** TASK INSTRUCTIONS **
Your answer should hold each line of the material that contains the word "source".

[[ EXTRACTED MATERIAL, beginning ]]

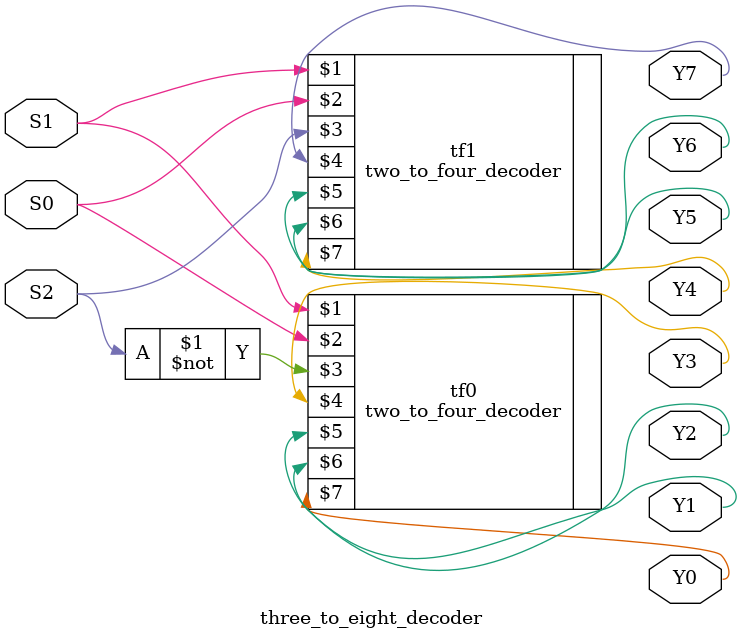
<source format=v>
`include "A1Q3_two_to_four_decoder.v"

module three_to_eight_decoder (input S2, input S1, input S0, output Y7, output Y6, output Y5, output Y4, output Y3, output Y2, output Y1, output Y0);
    
    two_to_four_decoder tf0 (S1, S0, ~S2, Y3, Y2, Y1, Y0);
    two_to_four_decoder tf1 (S1, S0, S2, Y7, Y6, Y5, Y4);

endmodule
</source>
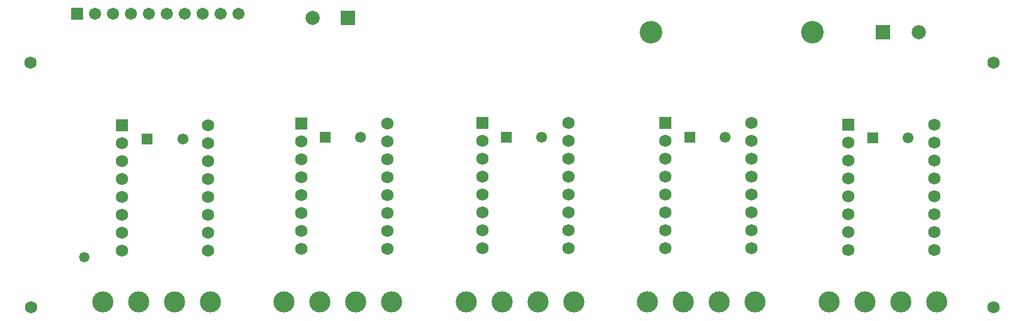
<source format=gbr>
G04 Layer_Color=16711935*
%FSLAX45Y45*%
%MOMM*%
%TF.FileFunction,Soldermask,Bot*%
%TF.Part,Single*%
G01*
G75*
%TA.AperFunction,ViaPad*%
%ADD48C,1.72720*%
%TA.AperFunction,ComponentPad*%
%ADD49C,2.99320*%
%ADD50R,2.00320X2.00320*%
%ADD51C,2.00320*%
%ADD52R,1.70320X1.70320*%
%ADD53C,1.70320*%
%ADD54R,1.55320X1.55320*%
%ADD55C,1.55320*%
%ADD56C,1.72720*%
%ADD57R,1.72720X1.72720*%
%ADD58C,3.20320*%
%TA.AperFunction,ViaPad*%
%ADD59C,1.47320*%
D48*
X16941800Y2984500D02*
D03*
Y6451600D02*
D03*
X3302000D02*
D03*
X3314700Y2984500D02*
D03*
D49*
X4330700Y3060700D02*
D03*
X4838700D02*
D03*
X5346700D02*
D03*
X5854700D02*
D03*
X6896100D02*
D03*
X7404100D02*
D03*
X7912100D02*
D03*
X8420100D02*
D03*
X9474200D02*
D03*
X9982200D02*
D03*
X10490200D02*
D03*
X10998200D02*
D03*
X12039600D02*
D03*
X12547600D02*
D03*
X13055600D02*
D03*
X13563600D02*
D03*
X14617700D02*
D03*
X15125700D02*
D03*
X15633701D02*
D03*
X16141701D02*
D03*
D50*
X7797800Y7086600D02*
D03*
X15379700Y6883400D02*
D03*
D51*
X7297800Y7086600D02*
D03*
X15879700Y6883400D02*
D03*
D52*
X3962400Y7150100D02*
D03*
D53*
X4216400D02*
D03*
X4724400D02*
D03*
X4978400D02*
D03*
X5232400D02*
D03*
X5486400D02*
D03*
X5740400D02*
D03*
X5994400D02*
D03*
X6248400D02*
D03*
X4470400D02*
D03*
D54*
X4957000Y5372101D02*
D03*
X15231300Y5384801D02*
D03*
X7475600Y5397501D02*
D03*
X10041000D02*
D03*
X12640500Y5397501D02*
D03*
D55*
X5457000Y5372099D02*
D03*
X15731300Y5384799D02*
D03*
X7975600Y5397500D02*
D03*
X10541000D02*
D03*
X13140500Y5397499D02*
D03*
D56*
X12293600Y5092700D02*
D03*
Y5346700D02*
D03*
Y4584700D02*
D03*
Y4076700D02*
D03*
Y4838700D02*
D03*
Y4330700D02*
D03*
Y3822700D02*
D03*
X13512801D02*
D03*
Y4330700D02*
D03*
Y4838700D02*
D03*
Y4076700D02*
D03*
Y4584700D02*
D03*
Y5600700D02*
D03*
Y5346700D02*
D03*
Y5092700D02*
D03*
X7137400Y5080000D02*
D03*
Y5334000D02*
D03*
Y4572000D02*
D03*
Y4064000D02*
D03*
Y4826000D02*
D03*
Y4318000D02*
D03*
Y3810000D02*
D03*
X8356600D02*
D03*
Y4318000D02*
D03*
Y4826000D02*
D03*
Y4064000D02*
D03*
Y4572000D02*
D03*
Y5588000D02*
D03*
Y5334000D02*
D03*
Y5080000D02*
D03*
X9702800Y5092700D02*
D03*
Y5346700D02*
D03*
Y4584700D02*
D03*
Y4076700D02*
D03*
Y4838700D02*
D03*
Y4330700D02*
D03*
Y3822700D02*
D03*
X10922000D02*
D03*
Y4330700D02*
D03*
Y4838700D02*
D03*
Y4076700D02*
D03*
Y4584700D02*
D03*
Y5600700D02*
D03*
Y5346700D02*
D03*
Y5092700D02*
D03*
X14884399Y5067300D02*
D03*
Y5321300D02*
D03*
Y4559300D02*
D03*
Y4051300D02*
D03*
Y4813300D02*
D03*
Y4305300D02*
D03*
Y3797300D02*
D03*
X16103600D02*
D03*
Y4305300D02*
D03*
Y4813300D02*
D03*
Y4051300D02*
D03*
Y4559300D02*
D03*
Y5575300D02*
D03*
Y5321300D02*
D03*
Y5067300D02*
D03*
X4597400Y5054600D02*
D03*
Y5308600D02*
D03*
Y4546600D02*
D03*
Y4038600D02*
D03*
Y4800600D02*
D03*
Y4292600D02*
D03*
Y3784600D02*
D03*
X5816600D02*
D03*
Y4292600D02*
D03*
Y4800600D02*
D03*
Y4038600D02*
D03*
Y4546600D02*
D03*
Y5562600D02*
D03*
Y5308600D02*
D03*
Y5054600D02*
D03*
D57*
X12293600Y5600700D02*
D03*
X7137400Y5588000D02*
D03*
X9702800Y5600700D02*
D03*
X14884399Y5575300D02*
D03*
X4597400Y5562600D02*
D03*
D58*
X12086400Y6883400D02*
D03*
X14376401D02*
D03*
D59*
X4064000Y3695700D02*
D03*
%TF.MD5,5acd66f524c15df36ed129c2eb6bcf85*%
M02*

</source>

[[ EXTRACTED MATERIAL, end ]]

** SOLUTION TO THIS TASK **
<source format=v>
</source>
<source format=gbr>
</source>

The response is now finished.